|Ted's annual Hanging Chad costume from How I Met Your Mother.|
Do you remember the episode of How I Met Your Mother where Ted explains why he keeps wearing his "Hanging Chad" costume well after anyone remembers that whole oddly boring scandal? It was because he met a girl that night and thinks she won't recognize him if he's not dressed the same.
This is a great example of how so many Halloween costumes are ephemeral, and is one of the main reasons I generally advocate for a classy, frugal, timeless costume.

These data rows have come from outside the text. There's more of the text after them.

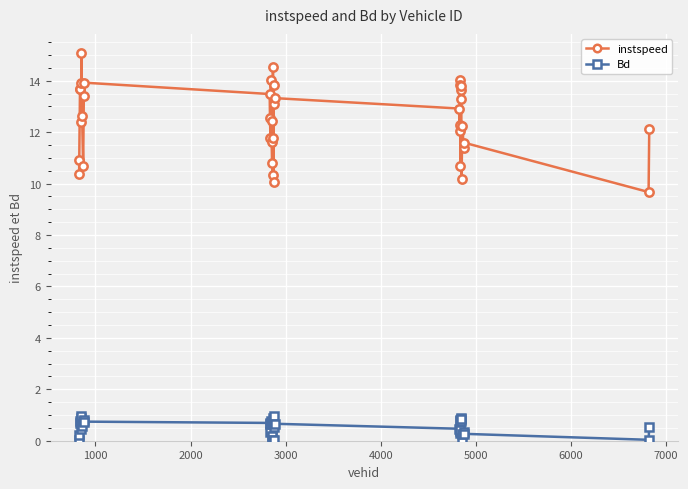

True or false: instspeed and Bd cross at least once.

False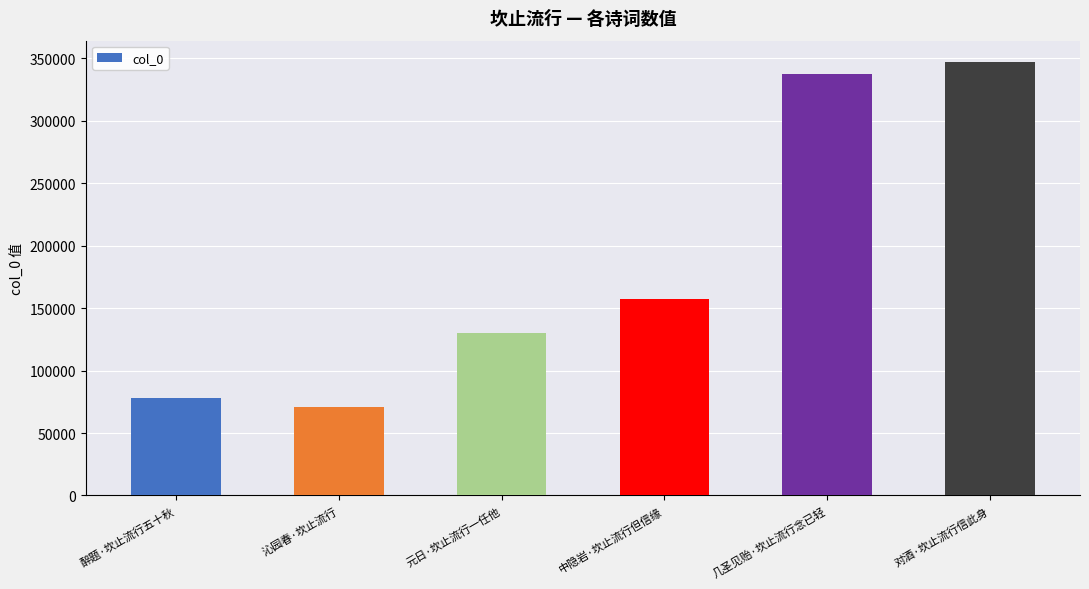

What is the change in value from 几圣见贻·坎止流行念已轻 to 对酒·坎止流行信此身?

+9456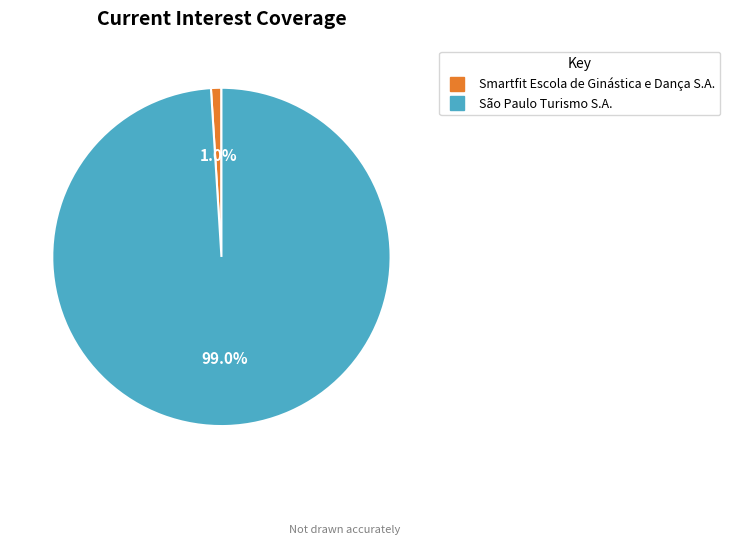

Does Smartfit Escola de Ginástica e Dança S.A. represent more than half of the total?

No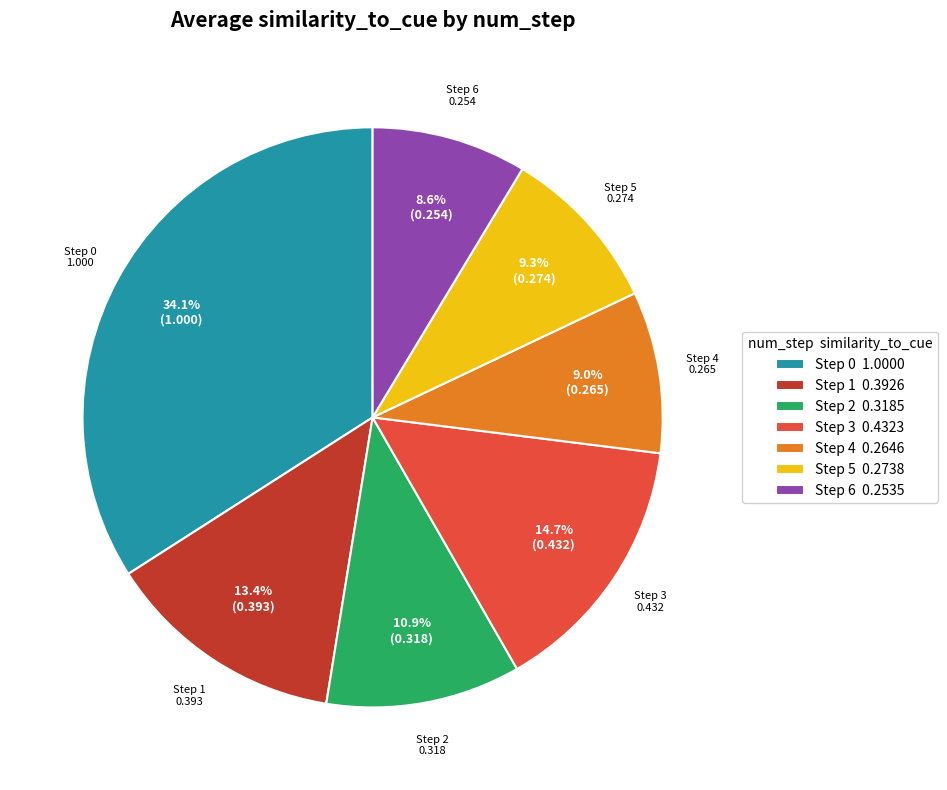

Between Step 0 1.0000 and Step 3 0.4323, which is larger?

Step 0 1.0000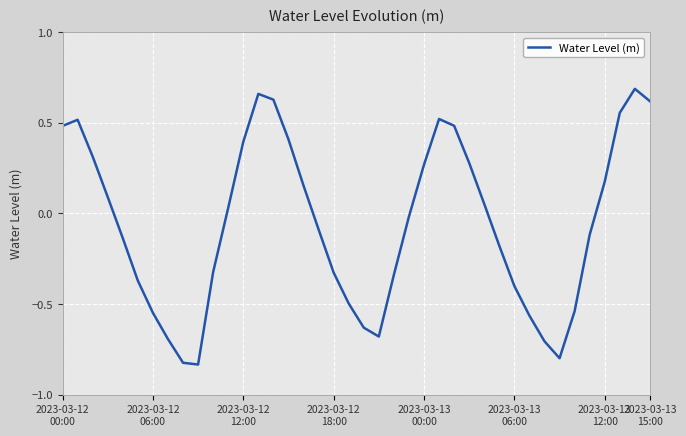

Rank the categories by value from highest to lowest.

38, 13, 14, 39, 37, 25, 2023-03-12
06:00, 26, 2023-03-12
00:00, 15, 12, 2023-03-12
12:00, 27, 24, 36, 16, 2023-03-12
18:00, 28, 11, 23, 17, 35, 2023-03-13
00:00, 29, 10, 18, 22, 2023-03-13
06:00, 30, 19, 34, 2023-03-13
12:00, 31, 20, 21, 2023-03-13
15:00, 32, 33, 8, 9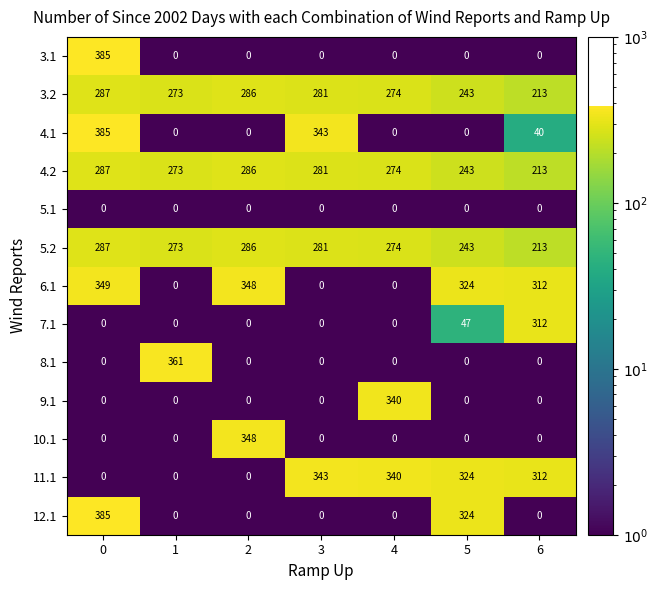

What is the difference between the second highest and second lowest values in the 3.2 series?

43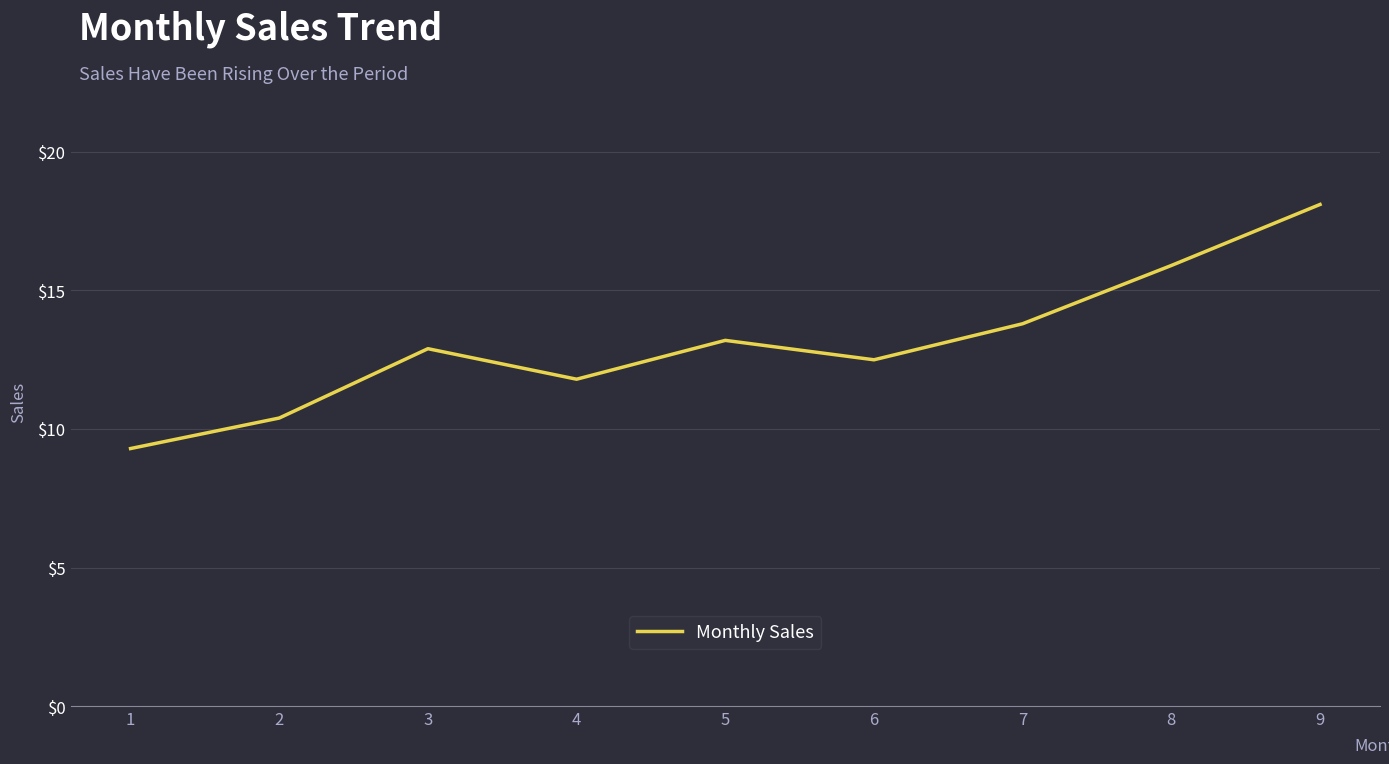

Count the number of data series in this chart.

1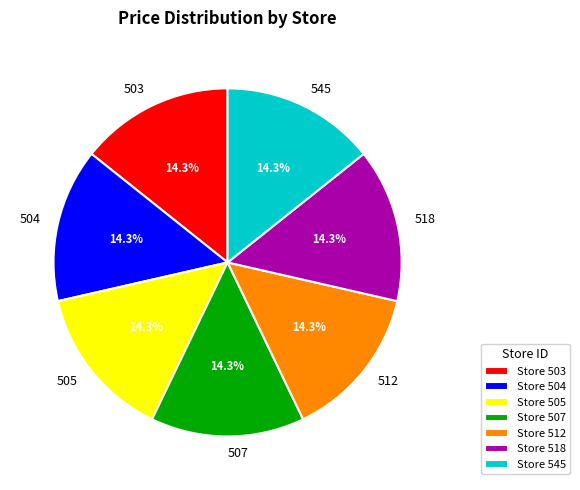

Does 505 represent more than half of the total?

No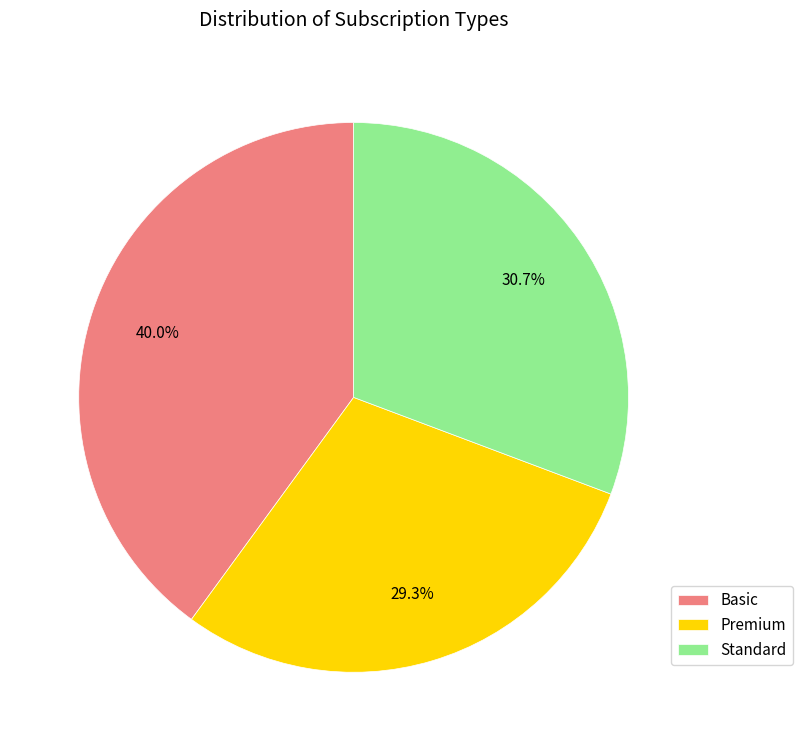

Does any single category account for the majority?

No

But if that's not your jam, I totally get it. Here are some Halloween costumes I predict we'll be seeing in 2012... and that if you wore them any other time, nobody would remember what it is you're being. Like the girl who comes in a Snooki costume, or as Kate Gosselin in a short-hair wig, you just make yourself look out of touch.
|1. Mama June and Honey Boo Boo (couple's costume)|
|2. Kate Middleton's pixelated chest|
|3. Fifty Shades of Grey|
My friend Jill came up with this idea: tape 50 paint samples of grey from the hardware store onto your outfit and show up as literally, 50 shades of grey. Or go the extra mile and come all dressed in red and hobble around like you're hurt, and explain you're being The Red Room Of Pain.
|4. Lady Gaga circa October 2012 (long brown hair)|
|5. Zooey Deschanel Is Adorkable!|
|6. Courtney Stodden and her creepy old man husband|
|7. Rihanna circa October 2012|
|8. Anything involving Looper|
Very timely right now - and a perfect costume if you are a younger guy dating an older guy! You can go as Old and Young Joe! However, by next year, it won't be clever anymore. Trust me, I know: I came back from the future to tell you this.
|9. Christina Aguilera & Cee-Lo Green, in chairs|
|10. An iPhone 5|
What do you guys think? Anything I missed?